Therapy for a Relationship Breakup Cost: What Healing Costs in 2025–2026
A breakup can feel physically painful — and that’s not in your head. Brain-imaging research has shown that the end of a serious relationship lights up some of the same regions involved in physical pain and craving. So no, you’re not being dramatic. And therapy to get through it costs about $80 to $250 per session.
The total bill is usually modest, because breakup recovery is typically short-term work. Here’s what to expect.
The Price of Getting Over It
| Option | Typical Cost | Notes |
|---|---|---|
| Licensed counselor (LPC/LCSW) | $80 – $160/session | Most affordable individual option |
| Psychologist (PhD/PsyD) | $150 – $250/session | Higher rate, deeper specialization |
| Online therapy | $260 – $400/month | Weekly sessions plus messaging |
| Group therapy (breakup/divorce) | $30 – $80/session | Cheapest, shared support |
| Sliding scale | $30 – $80/session | Income-based |
A focused course of breakup therapy is often 6 to 12 sessions. At roughly $130 each, that’s $780 to $1,560 out of pocket — less if you use insurance, a group format, or a sliding scale.
Key Takeaway
Breakup recovery is usually short-term. Group therapy for divorce or breakups runs as low as $30 a session and adds something individual therapy can’t: a room full of people who get exactly what you’re going through.Why It Hurts This Much
Grief over a relationship is real grief, and the body treats it that way — disrupted sleep, no appetite, trouble concentrating. The American Psychological Association notes that major relationship transitions, including divorce, rank among the most significant life stressors people face, with measurable effects on mental and physical health.
It’s also widespread. According to CDC data, the U.S. divorce rate has hovered around 2.4 per 1,000 people in recent years, and that doesn’t even count the breakups of long-term unmarried partners. Plenty of people are quietly going through exactly this.
What Therapy Does for a Breakup
A good therapist won’t just nod sympathetically. They’ll help you:
- Process the grief without getting stuck in it
- Untangle the story — what was real, what you’re idealizing, what you learned
- Rebuild identity when “we” has to become “I” again
- Spot patterns so the next relationship isn’t a rerun
Some people find that a breakup surfaces older patterns worth deeper work, in which case standard individual therapy extends beyond the initial crisis. Approaches like CBT help with the obsessive rumination — the replaying-every-text loop.
If the breakup is a divorce involving an ex you’ll co-parent with, some couples briefly use couples therapy to part more cleanly, not to reconcile.
Keeping It Affordable
- Use insurance. Breakup distress that meets criteria for an adjustment disorder is usually covered.
- Try group. A group therapy format for divorce or breakups is cheaper and surprisingly powerful.

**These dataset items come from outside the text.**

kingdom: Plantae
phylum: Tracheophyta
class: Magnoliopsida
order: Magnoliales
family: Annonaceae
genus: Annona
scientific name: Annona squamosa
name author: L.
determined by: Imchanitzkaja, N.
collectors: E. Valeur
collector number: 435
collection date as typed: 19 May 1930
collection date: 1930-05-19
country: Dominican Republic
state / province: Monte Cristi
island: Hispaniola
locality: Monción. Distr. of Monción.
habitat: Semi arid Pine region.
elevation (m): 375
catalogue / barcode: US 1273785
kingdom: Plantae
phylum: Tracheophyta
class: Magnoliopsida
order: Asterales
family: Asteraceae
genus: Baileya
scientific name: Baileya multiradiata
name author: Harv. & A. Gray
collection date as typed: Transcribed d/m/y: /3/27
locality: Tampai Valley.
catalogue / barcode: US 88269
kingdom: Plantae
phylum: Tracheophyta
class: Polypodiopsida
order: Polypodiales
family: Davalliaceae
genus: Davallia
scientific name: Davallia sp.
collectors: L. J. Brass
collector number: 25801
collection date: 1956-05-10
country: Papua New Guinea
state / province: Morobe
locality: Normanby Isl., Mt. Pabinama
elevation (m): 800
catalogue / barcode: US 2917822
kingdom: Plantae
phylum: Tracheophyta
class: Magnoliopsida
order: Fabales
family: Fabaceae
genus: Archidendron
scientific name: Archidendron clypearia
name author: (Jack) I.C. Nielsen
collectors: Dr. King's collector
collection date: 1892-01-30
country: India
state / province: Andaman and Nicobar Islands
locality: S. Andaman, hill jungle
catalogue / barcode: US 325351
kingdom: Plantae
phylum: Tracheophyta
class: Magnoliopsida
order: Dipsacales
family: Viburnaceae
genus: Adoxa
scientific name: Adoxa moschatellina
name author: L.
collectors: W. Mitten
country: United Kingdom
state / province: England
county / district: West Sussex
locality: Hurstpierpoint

- Go online if your schedule’s a mess — see online vs. in-person costs.
- Ask about sliding scale if you’re paying cash.
Frequently Asked Questions
How long does breakup therapy take? For most people, 6 to 12 sessions is enough to move from raw to functional. If the breakup reopened older wounds — childhood attachment issues, repeated relationship patterns — therapy may run longer, but that’s optional deeper work, not a requirement.
Is a breakup “serious enough” to justify therapy? Yes. You don’t need to justify it. Relationship loss is one of the top-ranked life stressors, and seeking support early often shortens how long the pain lasts. You wouldn’t tough out a broken arm to prove you’re strong.
Should I do individual or group therapy after a breakup? Individual therapy gives you private, tailored attention. Group therapy is cheaper and offers the validation of people in the same boat. Many people do well combining them — or starting with group and adding individual sessions if needed.
Disclaimer: TherapyCostGuide provides cost information for educational purposes only. We are not a mental health provider and do not offer clinical advice or treatment. Cost ranges are based on national survey data and vary significantly by location, provider credentials, practice setting, and insurance plan. Always consult a licensed mental health professional for treatment decisions. If you are in crisis, call or text 988 (Suicide & Crisis Lifeline) or go to your nearest emergency room.